Carne que escreve

Por enquanto, ao menos enquanto existirmos, cabe a nós a tarefa de fazer arte.

O que não gostamos de nos lembrar — e talvez por isso convenha a narrativa de que criar arte é coisa para poucos escolhidos que nasceram com um “dom”, envolvendo o processo e a própria arte numa aura mística, sobrenatural, até inalcançável para meros mortais — é de que toda arte já produzida foi feita por criaturas de carne.

Carne que pensa e que cria máquinas, como dizem os personagens de um curta de ficção científica de que gosto muito.

Os livros que você mais gostou de ler, os filmes que te inspiram, as pinturas que enchem seus olhos de beleza, as músicas que dão mais sentido para os seus dias: tudo foi feito por alguém de carne, com vísceras quentes, gente que fica doente, que sangra, que precisa comer, que transa, gente que saiu de uma vagina, gente que envelhece. 

É bom lembrar que a arte que às vezes nos salva não foi feita no éter. É feita por gente que respira e gente que morre. Gente como eu, como você.

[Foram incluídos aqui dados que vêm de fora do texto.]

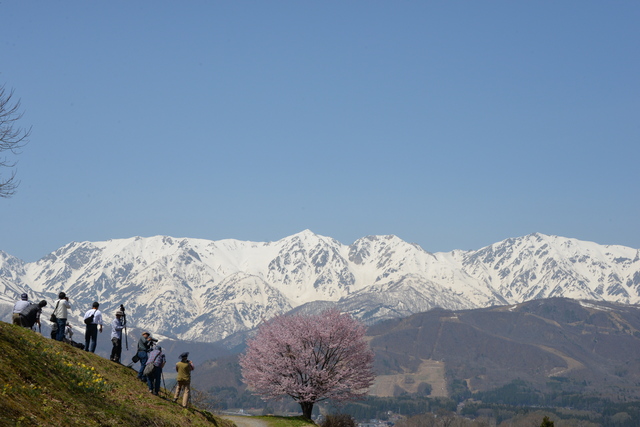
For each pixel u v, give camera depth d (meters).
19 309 33.53
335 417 59.72
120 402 27.75
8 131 29.73
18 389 21.36
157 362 33.38
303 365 56.56
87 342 35.44
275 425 49.19
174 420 29.50
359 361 59.16
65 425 21.14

“Carregamos nossos mortos porque é isso que fazemos. É o que somos. Cada um de nós é a soma de todos os que vieram antes. Somos a soma de nossos mortos. Somos o que resta deles, literal e figurativamente. E o que restar de nós permanecerá nos outros. Somos os mortos que andam, trabalham, sonham, julgam e buscam. Somos nós os mortos que perdem seus mortos e esperam o dia de ser os mortos de alguém.”

— FAl Azevedo

A revista do Drops da Fal é uma das coisas mais bonitas e cheias de significado que leio na internet.